↓

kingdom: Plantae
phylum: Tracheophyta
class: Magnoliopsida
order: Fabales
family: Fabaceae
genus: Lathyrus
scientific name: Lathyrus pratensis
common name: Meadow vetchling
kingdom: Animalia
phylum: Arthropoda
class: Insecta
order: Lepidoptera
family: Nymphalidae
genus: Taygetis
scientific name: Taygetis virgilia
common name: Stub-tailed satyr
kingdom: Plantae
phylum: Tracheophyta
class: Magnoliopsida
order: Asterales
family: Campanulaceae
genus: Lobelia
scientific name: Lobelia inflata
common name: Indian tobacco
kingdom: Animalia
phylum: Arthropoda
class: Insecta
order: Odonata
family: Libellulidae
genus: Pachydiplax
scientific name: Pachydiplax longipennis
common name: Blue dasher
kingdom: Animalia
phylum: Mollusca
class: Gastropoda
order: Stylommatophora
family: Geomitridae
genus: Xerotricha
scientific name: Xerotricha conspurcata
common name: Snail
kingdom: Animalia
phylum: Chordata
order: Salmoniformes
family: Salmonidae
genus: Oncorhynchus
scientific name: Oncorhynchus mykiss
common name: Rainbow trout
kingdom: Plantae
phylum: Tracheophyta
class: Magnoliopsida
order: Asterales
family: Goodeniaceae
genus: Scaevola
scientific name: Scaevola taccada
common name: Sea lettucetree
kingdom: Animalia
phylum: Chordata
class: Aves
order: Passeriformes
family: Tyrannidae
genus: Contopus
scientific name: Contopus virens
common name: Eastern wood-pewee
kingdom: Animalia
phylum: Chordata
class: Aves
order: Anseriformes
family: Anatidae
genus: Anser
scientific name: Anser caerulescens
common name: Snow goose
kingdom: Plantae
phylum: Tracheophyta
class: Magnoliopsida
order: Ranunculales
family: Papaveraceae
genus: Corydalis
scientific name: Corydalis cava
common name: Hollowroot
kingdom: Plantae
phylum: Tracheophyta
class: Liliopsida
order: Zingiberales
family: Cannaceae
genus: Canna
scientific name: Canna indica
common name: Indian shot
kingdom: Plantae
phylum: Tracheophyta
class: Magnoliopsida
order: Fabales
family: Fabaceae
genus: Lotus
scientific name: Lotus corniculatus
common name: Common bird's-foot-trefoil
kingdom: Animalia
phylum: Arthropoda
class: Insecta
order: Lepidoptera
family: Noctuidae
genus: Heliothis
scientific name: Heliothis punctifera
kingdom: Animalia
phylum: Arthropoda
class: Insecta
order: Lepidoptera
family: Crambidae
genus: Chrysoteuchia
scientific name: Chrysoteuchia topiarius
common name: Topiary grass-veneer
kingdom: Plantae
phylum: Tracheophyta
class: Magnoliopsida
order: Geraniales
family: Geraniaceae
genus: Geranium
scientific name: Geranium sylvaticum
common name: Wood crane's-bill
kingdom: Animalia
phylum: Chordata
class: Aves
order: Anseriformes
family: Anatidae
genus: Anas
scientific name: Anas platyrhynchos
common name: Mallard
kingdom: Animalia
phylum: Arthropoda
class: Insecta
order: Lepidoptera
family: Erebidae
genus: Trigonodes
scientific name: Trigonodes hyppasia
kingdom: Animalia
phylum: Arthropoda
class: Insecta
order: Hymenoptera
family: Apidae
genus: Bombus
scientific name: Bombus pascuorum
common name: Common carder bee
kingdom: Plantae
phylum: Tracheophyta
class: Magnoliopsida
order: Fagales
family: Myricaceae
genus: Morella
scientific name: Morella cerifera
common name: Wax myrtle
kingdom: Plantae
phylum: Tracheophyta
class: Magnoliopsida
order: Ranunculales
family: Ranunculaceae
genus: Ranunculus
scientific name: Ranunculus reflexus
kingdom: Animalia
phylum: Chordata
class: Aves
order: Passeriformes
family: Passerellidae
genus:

↑

▸ **The problem**
Rewrite all of the material above, replacing "common name" with "vernacular name" everywhere it appears and leaving everything else as it is.

▸ **Worked solution**
kingdom: Plantae
phylum: Tracheophyta
class: Magnoliopsida
order: Fabales
family: Fabaceae
genus: Lathyrus
scientific name: Lathyrus pratensis
vernacular name: Meadow vetchling
kingdom: Animalia
phylum: Arthropoda
class: Insecta
order: Lepidoptera
family: Nymphalidae
genus: Taygetis
scientific name: Taygetis virgilia
vernacular name: Stub-tailed satyr
kingdom: Plantae
phylum: Tracheophyta
class: Magnoliopsida
order: Asterales
family: Campanulaceae
genus: Lobelia
scientific name: Lobelia inflata
vernacular name: Indian tobacco
kingdom: Animalia
phylum: Arthropoda
class: Insecta
order: Odonata
family: Libellulidae
genus: Pachydiplax
scientific name: Pachydiplax longipennis
vernacular name: Blue dasher
kingdom: Animalia
phylum: Mollusca
class: Gastropoda
order: Stylommatophora
family: Geomitridae
genus: Xerotricha
scientific name: Xerotricha conspurcata
vernacular name: Snail
kingdom: Animalia
phylum: Chordata
order: Salmoniformes
family: Salmonidae
genus: Oncorhynchus
scientific name: Oncorhynchus mykiss
vernacular name: Rainbow trout
kingdom: Plantae
phylum: Tracheophyta
class: Magnoliopsida
order: Asterales
family: Goodeniaceae
genus: Scaevola
scientific name: Scaevola taccada
vernacular name: Sea lettucetree
kingdom: Animalia
phylum: Chordata
class: Aves
order: Passeriformes
family: Tyrannidae
genus: Contopus
scientific name: Contopus virens
vernacular name: Eastern wood-pewee
kingdom: Animalia
phylum: Chordata
class: Aves
order: Anseriformes
family: Anatidae
genus: Anser
scientific name: Anser caerulescens
vernacular name: Snow goose
kingdom: Plantae
phylum: Tracheophyta
class: Magnoliopsida
order: Ranunculales
family: Papaveraceae
genus: Corydalis
scientific name: Corydalis cava
vernacular name: Hollowroot
kingdom: Plantae
phylum: Tracheophyta
class: Liliopsida
order: Zingiberales
family: Cannaceae
genus: Canna
scientific name: Canna indica
vernacular name: Indian shot
kingdom: Plantae
phylum: Tracheophyta
class: Magnoliopsida
order: Fabales
family: Fabaceae
genus: Lotus
scientific name: Lotus corniculatus
vernacular name: Common bird's-foot-trefoil
kingdom: Animalia
phylum: Arthropoda
class: Insecta
order: Lepidoptera
family: Noctuidae
genus: Heliothis
scientific name: Heliothis punctifera
kingdom: Animalia
phylum: Arthropoda
class: Insecta
order: Lepidoptera
family: Crambidae
genus: Chrysoteuchia
scientific name: Chrysoteuchia topiarius
vernacular name: Topiary grass-veneer
kingdom: Plantae
phylum: Tracheophyta
class: Magnoliopsida
order: Geraniales
family: Geraniaceae
genus: Geranium
scientific name: Geranium sylvaticum
vernacular name: Wood crane's-bill
kingdom: Animalia
phylum: Chordata
class: Aves
order: Anseriformes
family: Anatidae
genus: Anas
scientific name: Anas platyrhynchos
vernacular name: Mallard
kingdom: Animalia
phylum: Arthropoda
class: Insecta
order: Lepidoptera
family: Erebidae
genus: Trigonodes
scientific name: Trigonodes hyppasia
kingdom: Animalia
phylum: Arthropoda
class: Insecta
order: Hymenoptera
family: Apidae
genus: Bombus
scientific name: Bombus pascuorum
vernacular name: Common carder bee
kingdom: Plantae
phylum: Tracheophyta
class: Magnoliopsida
order: Fagales
family: Myricaceae
genus: Morella
scientific name: Morella cerifera
vernacular name: Wax myrtle
kingdom: Plantae
phylum: Tracheophyta
class: Magnoliopsida
order: Ranunculales
family: Ranunculaceae
genus: Ranunculus
scientific name: Ranunculus reflexus
kingdom: Animalia
phylum: Chordata
class: Aves
order: Passeriformes
family: Passerellidae
genus:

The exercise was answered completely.